Question

A balloon is ascending at the rate of $14\,m/s$ at a height of $98\,m$ above the ground where a packet is dropped from the balloon. After how much time and with velocity does it reach the ground?

Answer 1

Hint: In this problem, we will use Equation of Motion,
$
  v = u + at \\
  s = ut + \dfrac{1}{2}a{t^2} \\
$
where, $s = $ distance/displacement
                  $u = $ initial velocity
                  $a = $ acceleration due to gravity
                  $t = $ time taken
Use the given hint to solve the above problem.

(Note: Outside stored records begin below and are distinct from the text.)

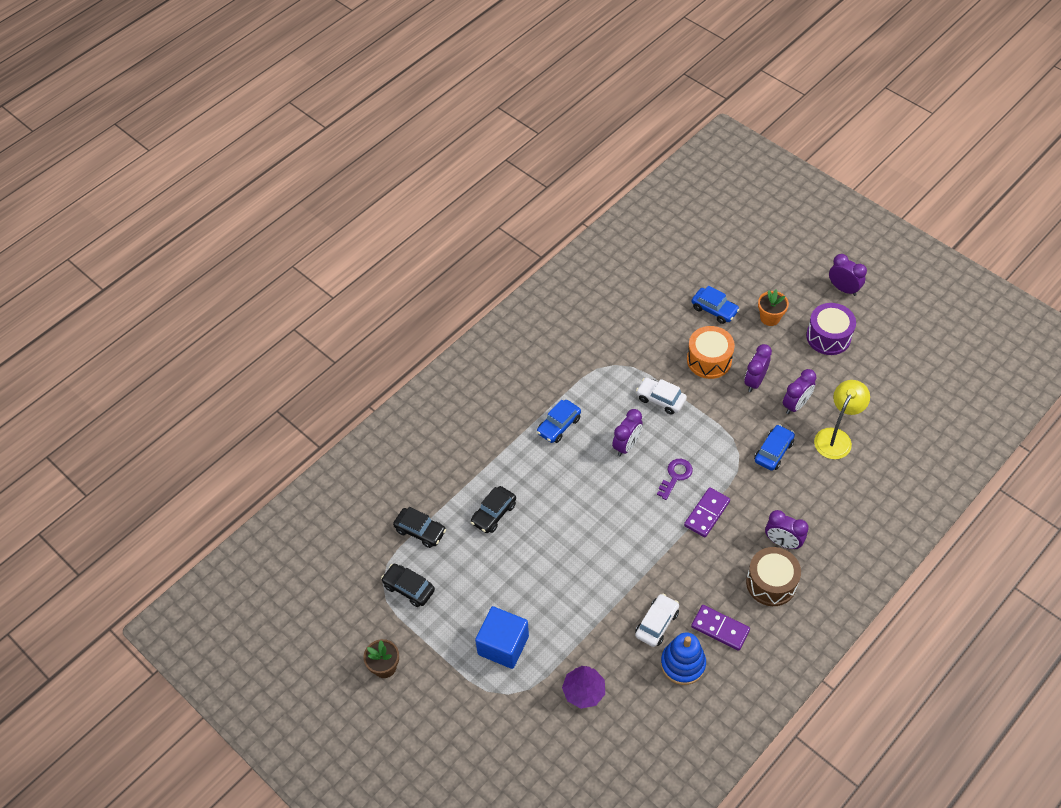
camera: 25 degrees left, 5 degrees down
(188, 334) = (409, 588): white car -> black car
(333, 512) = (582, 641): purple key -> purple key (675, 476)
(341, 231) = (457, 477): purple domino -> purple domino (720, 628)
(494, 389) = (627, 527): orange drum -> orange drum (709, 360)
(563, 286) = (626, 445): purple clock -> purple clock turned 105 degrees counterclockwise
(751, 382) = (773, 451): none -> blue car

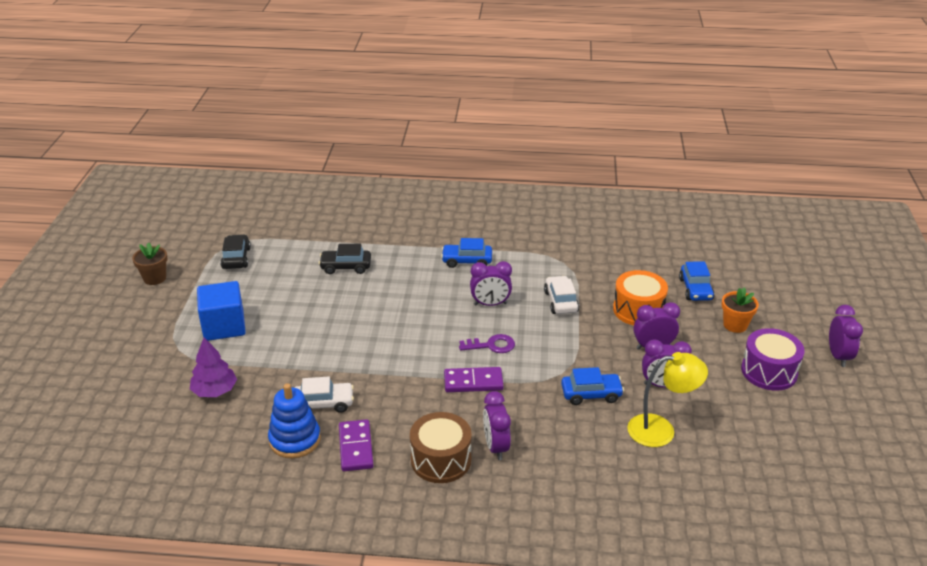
camera: 50 degrees right, 20 degrees down
(420, 531) = (293, 241): black car -> none

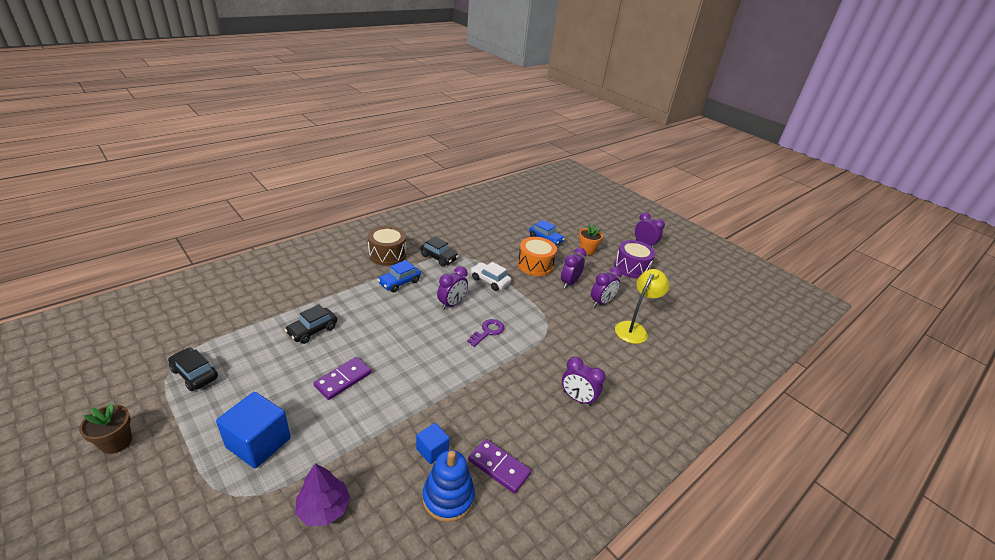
camera: 50 degrees left, 0 degrees up
(323, 403) = (432, 450): white car -> blue cube
(441, 460) = (561, 432): brown drum -> brown drum (387, 254)
(473, 382) = (509, 363): purple domino -> purple domino (343, 379)
(537, 255) = (439, 257): none -> black car
(591, 394) = (578, 329): blue car -> none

Complete Step-by-Step solution:
Initial velocity= $ + 14\,m/s$(upward)
Acceleration due to gravity= $ - 10\,m/s$(downward)
Displacement= $ - 98\,m$(downward)
Assume, $g = 10\,m/{s^2}$
Now, $s = ut + \dfrac{1}{2}g{t^2}$
$ - 98 = 14 \times t + \dfrac{1}{2}( - 10){t^2}$
$14t - 5{t^2} + 98 = 0$
$5{t^2} - 14t - 98 = 0$
$t = \dfrac{{ - ( - 14) \pm \sqrt {{{\left( {14} \right)}^2} - 4\left( 5 \right)\left( { - 98} \right)} }}{{2 \times 5}}$
$t = \dfrac{{ + 14 \pm \left( {46.43} \right)}}{{10}}$
$t = 6.043\,\sec $
Velocity when it reaches ground:
$v = u + gt$
$v = \left( {14} \right) + \left( { - 10} \right) \times 6.043$
$v = - 46.43\,m/s$
So, time taken , $t = 6.043\,\sec $ and with the velocity ,$v = - 46.43\,m/s$ packet reaches the ground.

Note: In this problem, the sign conventions must be known that when the velocity is directed upwards, a positive $\left( + \right)$ sign is taken. When the velocity is directed downwards, a negative $\left( - \right)$ sign is taken.